146 23 3
                                    

"Soleir mi? Altın tahttaki savaşçı efsanesindeki gibi mi?"
"Efsaneleri bilmem ben yolcu, fakat belli ki öyle anılıyorum artık."
"Kanıtlayın o zaman bayım. Şu an deli olduğunuzu düşünmek üzereyim."
"Nasıl bir kanıt istersin, çocuk? Harabeleri mi göstereyim sana, sırtımdaki bıçak yaralarını mı?" Adamın özleri tanıdık gelmişti bana. Oyununa ayak uydurmak istemiştim.
"Ah, anladım.... O zaman... ben de Lunea, tahtın altın asıl varisi."
"O adı nereden duydun, çocuk?" Gözleri vahşi bir ateşle parladı adamın, kılıcı tutan eli sıkılaştı, kasları her an elindeki kılıcı savuracakmışçasına kasılmıştı. "Konuş! O adı nereden duydun?"
"Yoksa siz efsaneyi canlandırmıyor muydunuz, bayım?
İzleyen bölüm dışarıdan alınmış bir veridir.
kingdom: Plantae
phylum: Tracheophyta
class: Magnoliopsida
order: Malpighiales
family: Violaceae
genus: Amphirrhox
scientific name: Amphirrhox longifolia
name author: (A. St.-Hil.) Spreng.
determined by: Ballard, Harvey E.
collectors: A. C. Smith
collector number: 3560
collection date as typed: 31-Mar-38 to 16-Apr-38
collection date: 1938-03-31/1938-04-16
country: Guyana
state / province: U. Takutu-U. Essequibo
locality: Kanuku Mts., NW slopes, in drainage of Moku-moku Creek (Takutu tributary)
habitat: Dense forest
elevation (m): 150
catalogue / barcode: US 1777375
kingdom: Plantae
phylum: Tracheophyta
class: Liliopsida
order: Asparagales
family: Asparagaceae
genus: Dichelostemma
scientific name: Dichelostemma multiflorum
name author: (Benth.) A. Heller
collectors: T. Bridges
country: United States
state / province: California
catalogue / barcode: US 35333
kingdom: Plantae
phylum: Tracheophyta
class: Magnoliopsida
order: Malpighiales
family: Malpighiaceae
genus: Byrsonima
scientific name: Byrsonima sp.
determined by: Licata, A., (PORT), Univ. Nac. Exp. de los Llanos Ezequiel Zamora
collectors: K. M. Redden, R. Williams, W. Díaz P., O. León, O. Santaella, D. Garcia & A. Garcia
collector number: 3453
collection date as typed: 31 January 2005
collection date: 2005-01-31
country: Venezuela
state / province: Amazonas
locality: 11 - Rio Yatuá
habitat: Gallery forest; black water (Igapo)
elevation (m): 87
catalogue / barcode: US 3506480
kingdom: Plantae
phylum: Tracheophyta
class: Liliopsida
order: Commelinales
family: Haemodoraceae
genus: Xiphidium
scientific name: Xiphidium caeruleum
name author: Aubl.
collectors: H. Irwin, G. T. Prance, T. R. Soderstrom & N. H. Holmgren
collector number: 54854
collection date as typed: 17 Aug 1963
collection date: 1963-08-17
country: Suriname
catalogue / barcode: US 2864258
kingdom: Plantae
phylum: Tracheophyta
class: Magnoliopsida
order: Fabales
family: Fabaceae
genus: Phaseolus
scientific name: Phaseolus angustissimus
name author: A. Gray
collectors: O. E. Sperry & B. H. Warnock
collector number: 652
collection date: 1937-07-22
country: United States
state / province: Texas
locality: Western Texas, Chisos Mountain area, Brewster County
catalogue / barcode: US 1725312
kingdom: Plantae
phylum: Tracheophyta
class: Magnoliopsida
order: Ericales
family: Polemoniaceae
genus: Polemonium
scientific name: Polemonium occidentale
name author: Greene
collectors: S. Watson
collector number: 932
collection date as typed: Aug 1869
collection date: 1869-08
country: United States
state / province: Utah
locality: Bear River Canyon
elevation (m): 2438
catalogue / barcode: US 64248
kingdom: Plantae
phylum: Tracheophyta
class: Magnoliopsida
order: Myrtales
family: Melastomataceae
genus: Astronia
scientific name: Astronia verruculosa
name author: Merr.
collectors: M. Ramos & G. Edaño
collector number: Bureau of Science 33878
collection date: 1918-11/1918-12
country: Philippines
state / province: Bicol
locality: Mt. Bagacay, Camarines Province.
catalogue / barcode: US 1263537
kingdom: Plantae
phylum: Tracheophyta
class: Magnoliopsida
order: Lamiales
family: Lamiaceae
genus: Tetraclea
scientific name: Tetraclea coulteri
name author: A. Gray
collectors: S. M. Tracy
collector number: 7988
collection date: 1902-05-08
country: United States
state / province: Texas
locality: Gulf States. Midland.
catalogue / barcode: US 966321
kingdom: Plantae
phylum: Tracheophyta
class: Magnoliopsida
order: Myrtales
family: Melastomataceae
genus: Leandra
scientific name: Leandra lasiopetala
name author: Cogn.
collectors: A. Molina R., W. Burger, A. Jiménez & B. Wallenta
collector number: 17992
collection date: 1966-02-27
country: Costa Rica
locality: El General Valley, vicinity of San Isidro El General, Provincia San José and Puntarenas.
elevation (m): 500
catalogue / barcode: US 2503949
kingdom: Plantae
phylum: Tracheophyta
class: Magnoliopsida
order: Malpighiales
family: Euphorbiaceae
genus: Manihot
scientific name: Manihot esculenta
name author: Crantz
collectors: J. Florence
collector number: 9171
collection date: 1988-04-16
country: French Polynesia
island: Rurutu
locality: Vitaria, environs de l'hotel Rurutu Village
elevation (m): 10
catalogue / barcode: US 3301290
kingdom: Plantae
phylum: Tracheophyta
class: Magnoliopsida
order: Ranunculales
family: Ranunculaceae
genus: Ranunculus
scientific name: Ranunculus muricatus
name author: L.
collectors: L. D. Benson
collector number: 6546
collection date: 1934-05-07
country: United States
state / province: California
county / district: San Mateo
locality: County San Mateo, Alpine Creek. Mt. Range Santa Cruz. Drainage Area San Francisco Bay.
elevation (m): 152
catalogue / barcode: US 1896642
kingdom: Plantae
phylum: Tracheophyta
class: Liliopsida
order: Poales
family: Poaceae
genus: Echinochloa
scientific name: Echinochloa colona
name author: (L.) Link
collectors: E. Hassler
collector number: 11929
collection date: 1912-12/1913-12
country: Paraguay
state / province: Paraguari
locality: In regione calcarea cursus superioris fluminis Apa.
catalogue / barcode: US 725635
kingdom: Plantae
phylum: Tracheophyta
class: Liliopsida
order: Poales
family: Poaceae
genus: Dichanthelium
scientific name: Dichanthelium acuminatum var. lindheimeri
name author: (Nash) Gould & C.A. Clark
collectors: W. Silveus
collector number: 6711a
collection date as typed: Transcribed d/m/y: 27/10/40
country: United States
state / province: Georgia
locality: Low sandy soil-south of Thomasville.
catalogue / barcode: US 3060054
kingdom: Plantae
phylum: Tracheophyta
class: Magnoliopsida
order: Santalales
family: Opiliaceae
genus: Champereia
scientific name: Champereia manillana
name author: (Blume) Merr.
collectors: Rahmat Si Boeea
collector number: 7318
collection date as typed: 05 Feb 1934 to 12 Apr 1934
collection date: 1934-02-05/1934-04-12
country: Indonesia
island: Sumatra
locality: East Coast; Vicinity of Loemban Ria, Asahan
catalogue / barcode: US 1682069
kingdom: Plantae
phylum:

Eşlik edeyim dedim." Kılıcı tutan eli gevşedi ve hesaplı bir hareketle kılıç kınına geri döndü.
"Affet, Joisaphe. Kemiklerim hâlâ anılarla ürperir." Af dilercesine, bir eli kınına yerleştirilmiş kılıcın kopuzunda hafifçe dizinin üzerine çöktü. "Yüzyıllar ardından dahi içimdeki kana susamışlık dinmedi."